Reform der Strafbarkeit juristischer Personen 2015

a) Grundsätzliches
Durch das zum 01.07.2015 in Kraft getretene Grundlagengesetz 1/2015 (vom 30.03.2015) hat der Gesetzgeber eindeutig zum Modell einer autonomen strafrechtlichen Verantwortlichkeit der Unternehmen Stellung bezogen (die Rede ist von autorresponsabilidad). Demnach ist eine juristische Person nur bei eigenen Organisations- oder Kontrolldefiziten strafbar. Compliance-Programme (auch präventiv eingeführte) sind nunmehr als Strafmilderungs- bzw. sogar Strafausschließungsgrund vorgesehen. Außerdem werden seitdem konkrete Anforderungen an die Programme gestellt. Nur wenn alle Vorgaben ausreichend umgesetzt werden, kommt ein Ausschluss der Strafe in Betracht, andernfalls ist diese zumindest zu mildern. Hervorzuheben ist, dass die Einführung von Compliance-Programmen für die Unternehmen keinesfalls verpflichtend ist, sondern vielmehr eine Möglichkeit, auf die eigene Strafbarkeit Einfluss zu nehmen. Durch die Reform wurde zudem der Kreis der Personen, für die das Unternehmen ggf. strafrechtlich einstehen muss, ausgeweitet und umfasst nunmehr neben dem Vorstand, vereinfacht gesagt, auch alle Mitarbeiter, die von einem Vorgesetzten überwacht werden, wenn sie ungenügend kontrolliert werden.

b) Die Voraussetzungen für eine Strafmilderung/einen Strafausschluss
Art. 31bis 2 CP normiert verschiedene Voraussetzungen für einen Strafausschluss. Sind diesenur teilweise erfüllt sind, kommt eine Strafmilderung in Betracht. Zusammengefasst sind dies folgende Bedingungen:

  • Das Unternehmen muss ein Compliance-Programm eingeführt und umgesetzt haben (Art. 31bis 2 Nr. 1 CP).
  • Das Programm muss von einem Kontrollorgan überwacht werden (Art. 31bis 2 Nr. 2 CP). Kleine Unternehmen sind von dieser Bestimmung ausgenommen.
  • Der Mitarbeiter muss das Programm zur Begehung der Straftat in betrügerischer Weise umgangen haben, dies setzt den entsprechenden Vorsatz voraus (Art. 31bis 2 Nr. 3 CP).
  • Das Kontrollorgan darf seine Überwachungs- und Kontrollaufgaben nicht unterlassen oder unzureichend ausgeübt haben (Art. 31bis 2 Nr. 4 CP).

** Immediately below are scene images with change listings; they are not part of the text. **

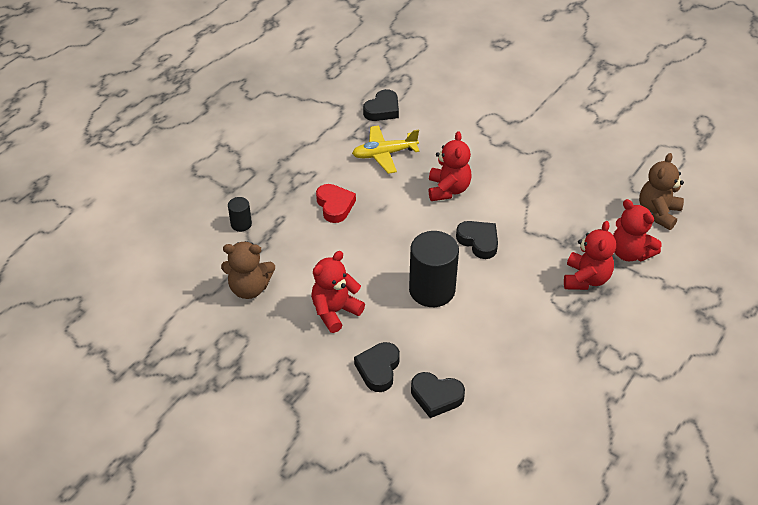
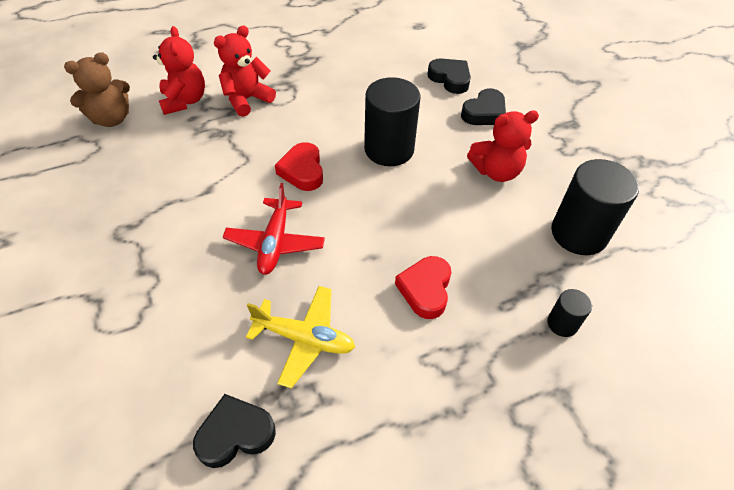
camera: 150 degrees left, 5 degrees up
brown teddy bear [221,241,275,299] -> black cylinder [551,159,639,255]
red teddy bear [429,131,472,201] -> red plane [223,183,325,275]
black heart [456,221,498,259] -> red heart [275,142,323,191]

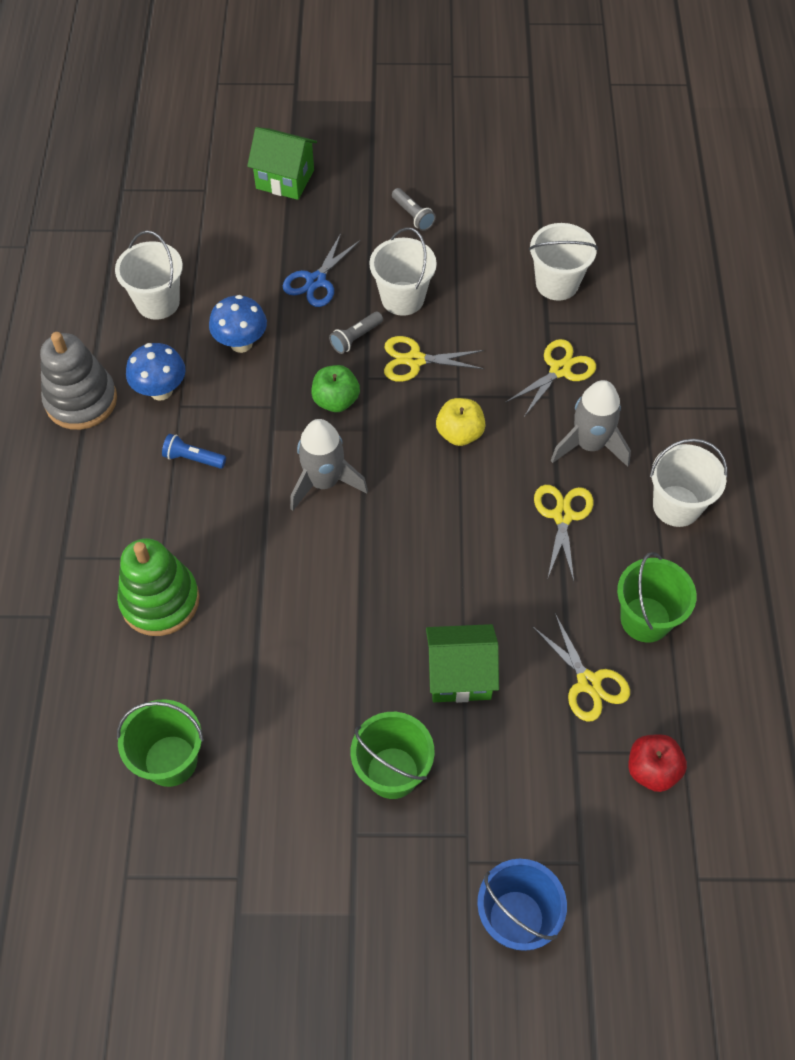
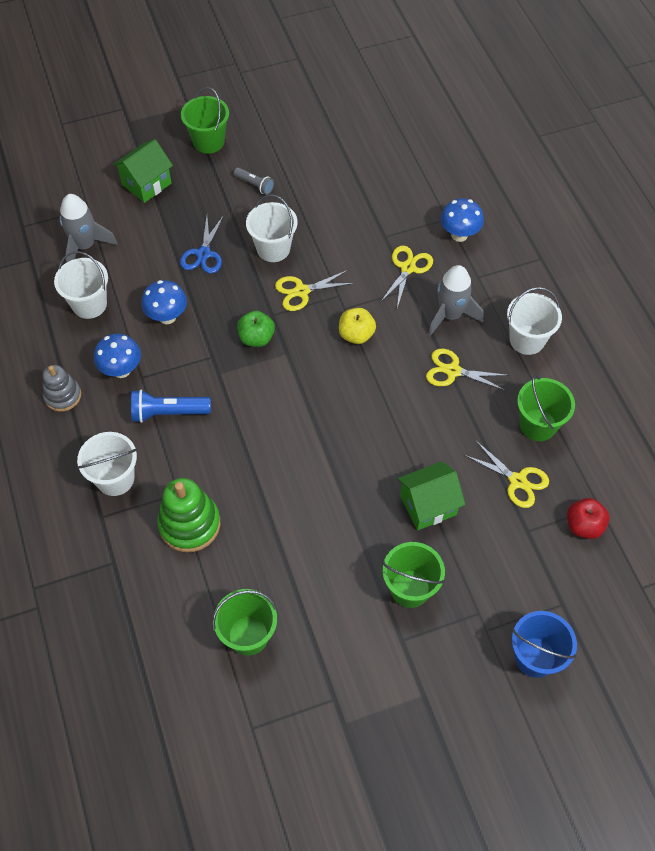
camera: 20 degrees left, 0 degrees up
grey stacking toy [40,332,117,430] -> grey stacking toy [43,365,81,412], size x0.64
blue flashlight [162,434,226,469] -> blue flashlight [131,389,211,423], size x1.62
green house [247,127,317,200] -> green house turned 45 degrees counterclockwise [113,139,173,203]
grey rocket [290,419,368,511] -> grey rocket moved to [60,194,117,263]
grey flashlight [329,312,383,354] -> none
white bucket [529,223,598,301] -> white bucket moved to [77,432,137,496]
yellow scissors [534,485,593,581] -> yellow scissors turned 60 degrees counterclockwise [426,349,510,391]
none -> green bucket [181,87,229,154]
none -> blue mushroom [440,198,484,242]

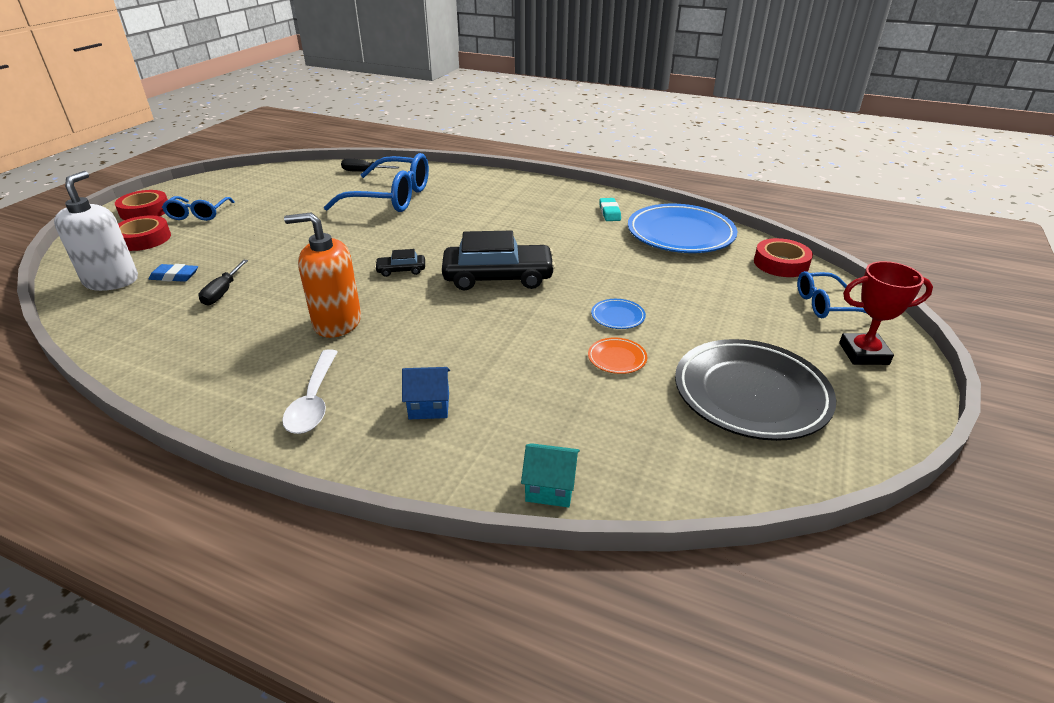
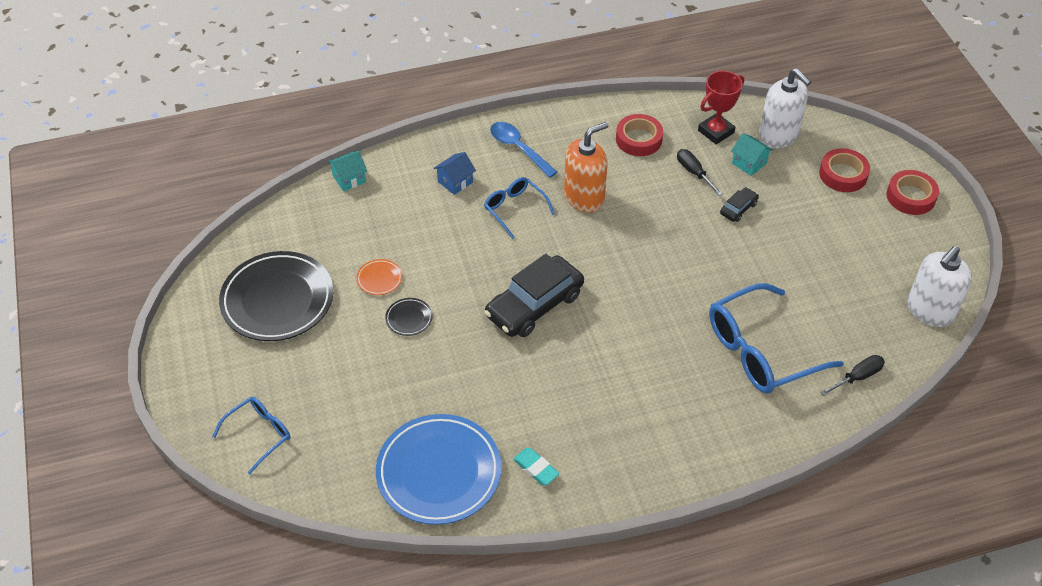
camera: 140 degrees right, 15 degrees up
blue eraser [148,264,198,282] -> turquoise house [731,133,773,176]
blue glasses [162,196,234,221] -> blue glasses moved to [484,177,555,239]
white spoon [282,349,338,434] -> blue spoon [490,122,557,178]
black car [375,249,425,277] -> black car moved to [720,187,759,222]
blue plate [591,299,646,329] -> black plate [385,298,433,336]
red tape [754,238,813,277] -> red tape moved to [616,114,663,156]
red trophy [839,261,933,365] -> red trophy moved to [698,71,744,144]
none -> white soap dispenser [907,246,972,327]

c) Die konkreten Vorgaben an das Compliance-Programm
Die Verpflichtung, ein Compliance-Programm einzurichten, wird in Art. 31bis 5 CP konkretisiert. Dort hat der Gesetzgeber nunmehr die konkreten Anforderungen an das Programm und dessen Umsetzung normiert. Vorgegeben ist eine Reihe von Einzelmaßnahmen. Diese reichen von der Verpflichtung des Vorstands, sich um die Organisation und Verwaltung des Programms zu kümmern, konkrete Anforderungen an das Kontrollorgan und der Verpflichtung zur Erstellung von Übersichten zu risikoreichen Geschäftsbereichen und Protokollen, die den Meinungsbildungs- und Entscheidungsfindungsprozess aufschlüsseln, über die Einrichtung von Mechanismen zur Kontrolle der Finanzmittel und des Geldflusses des Unternehmens und obligatorischen Disziplinarmaßnahmen bei Verstößen gegen die Verhaltensvorgaben bis hin zur Einrichtung von gefahrlosen Kanälen zur Meldung von Unregelmäßigkeiten und Verstößen (whistleblowing) sowie der regelmäßigen Evaluierung und Überprüfung des Programms.

Fazit
Die Einführung der Strafbarkeit juristischer Personen 2010 bedeutete eine Zäsur, in der Folge war die neue Situation durch Unklarheiten, insbesondere über die Auswirkungen von Compliance-Programmen auf die Strafbarkeit von Unternehmen geprägt. Durch die Reform wurde insoweit Klarheit geschaffen, als der Gesetzgeber durch die Vorgabe konkreter Maßnahmen den Unternehmen die Möglichkeit bietet, ihre Strafbarkeitsrisiken durch deren Adaption selbst zu beeinflussen. Zwar sind die Vorgaben nicht verpflichtend, jedoch werden Compliance-Programme durch die Neuregelung noch interessanter als zuvor und es empfiehlt sich, zu einer möglichst umfassenden Absicherung des Unternehmens, diese den Anforderungen entsprechend umzusetzen. Hervorzuheben ist, dass dies auch für ausländische Unternehmen gilt, die ihren Tätigkeitsschwerpunkt in Spanien haben, da diese grundsätzlich der Strafbarkeit des Art. 31 CP unterfallen können.